Tellurium — a brittle and toxic semiconducting metal — has for the first time been discovered in the atmospheres of three stars that are nearly 12 billion years old. The stars, all a few thousand light-years from Earth, live inside the Milky Way.
With the help of the Hubble Space Telescope, astronomers from MIT and other institutions were able to “see” tellurium by the light it absorbs.
The wavelength of starlight tellurium absorbs is in the ultraviolet part of the electromagnetic spectrum — the kind of light that is readily absorbed by our atmosphere. Therefore, ground-based observatories couldn’t detect tellurium even if they wanted to; Hubble, orbiting high above our atmosphere, was essential for this study.
Why is it so important to discover a rare earth element in other stars?

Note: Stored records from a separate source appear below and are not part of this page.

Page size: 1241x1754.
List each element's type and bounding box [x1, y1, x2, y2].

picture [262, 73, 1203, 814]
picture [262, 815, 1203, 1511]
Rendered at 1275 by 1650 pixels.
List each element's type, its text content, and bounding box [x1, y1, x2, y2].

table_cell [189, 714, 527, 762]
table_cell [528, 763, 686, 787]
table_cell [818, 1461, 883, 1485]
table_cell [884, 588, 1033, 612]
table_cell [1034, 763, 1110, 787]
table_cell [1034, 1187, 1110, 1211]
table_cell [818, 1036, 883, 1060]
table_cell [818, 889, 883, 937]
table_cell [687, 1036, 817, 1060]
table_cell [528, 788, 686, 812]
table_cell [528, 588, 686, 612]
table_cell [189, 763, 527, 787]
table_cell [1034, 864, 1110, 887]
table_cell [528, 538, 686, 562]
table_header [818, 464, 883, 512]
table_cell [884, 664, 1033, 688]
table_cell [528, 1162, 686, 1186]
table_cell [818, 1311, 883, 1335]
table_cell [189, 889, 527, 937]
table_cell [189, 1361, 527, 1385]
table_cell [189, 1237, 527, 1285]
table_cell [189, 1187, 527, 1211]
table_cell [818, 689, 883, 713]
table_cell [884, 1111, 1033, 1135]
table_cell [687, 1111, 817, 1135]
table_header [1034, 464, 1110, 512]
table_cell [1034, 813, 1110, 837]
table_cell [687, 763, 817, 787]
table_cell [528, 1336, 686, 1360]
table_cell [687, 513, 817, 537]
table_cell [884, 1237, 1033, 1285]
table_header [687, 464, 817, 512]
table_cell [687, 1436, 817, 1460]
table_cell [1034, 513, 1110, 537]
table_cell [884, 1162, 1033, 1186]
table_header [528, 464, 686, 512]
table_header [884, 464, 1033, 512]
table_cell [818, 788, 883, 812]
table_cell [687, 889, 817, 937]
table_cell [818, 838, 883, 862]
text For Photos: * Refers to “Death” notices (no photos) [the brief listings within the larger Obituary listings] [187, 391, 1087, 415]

“We want to understand the evolution of tellurium — and by extension any other element — from the Big Bang to today,” said Anna Frebel, an assistant professor of astrophysics at MIT. “Here on Earth, everything’s made from carbon and various other elements, and we want to understand how tellurium on Earth came about.”
Immediately after the Big Bang, some 13.75 billion years ago, only hydrogen, helium and lithium existed.
As the Universe cooled and clouds of gas collapsed under gravity, heavier elements than lithium flashed into existence inside the cores of baby stars around 300 million years after the Big Bang. But the heaviest elements, like carbon, oxygen and iron, could only be created by the violent death of stars: supernovae.
But if tellurium is present in these three ancient stars, the element was created 12 billion years ago, meaning it must have been produced by a rapid and rare kind of supernova. Tellurium was then flung into space and eventually went on to form other stars, laced with other star-forming elements.
“You can make iron and nickel in any ordinary supernova, anywhere in the universe,” said Frebel in an MIT press release. “But these heavy elements seem to only be made in specialized supernovas. Adding more elements to the observed elemental patterns will help us understand the astrophysical and environmental conditions needed for this process to operate.”
Astrophysicists theorize that any elements heavier than iron were created via core-collapse supernovae. Such supernovae create the extreme conditions necessary for rapid neutron capture — commonly known as the “r-process” (“r” is for “rapid”) — a process thought to explain neutron-rich elements in the periodic table.
Discovering rare, heavy elements in ancient stars therefore provides evidence that rapid core collapse supernovae happened in the very early Universe, seeding space with rare earth elements. These elements were then laced with ancient stars (as observed by Frebel’s team) and can be found in small quantities in planets such as ours.
However, as tellurium has been so hard to detect elsewhere in the galaxy, its abundance (and therefore formation process) has been a mystery until now and more work is needed to detect other — undiscovered — elements in the Milky Way. For example, tin is a hard element to spot and selenium (an element very similar to tellurium) has yet to be found anywhere in the Universe beyond the solar system.
“If you look at the periodic table, tellurium is right in the middle of these elements that are hard for us to measure,” said Jennifer Johnson, an associate professor of astronomy at Ohio State University. “If we need to understand how (the r-process) works in the universe, we really have to measure this part of the periodic table. It’s really cool that they got this element (tellurium) in this sea of unknown-ness.”
Studies such as this are fascinating in that they are finding clues not only to the formation processes surrounding rare earth elements in our Universe, they are adding a new thread to the fabric of our understanding of how everything we know and love came into being.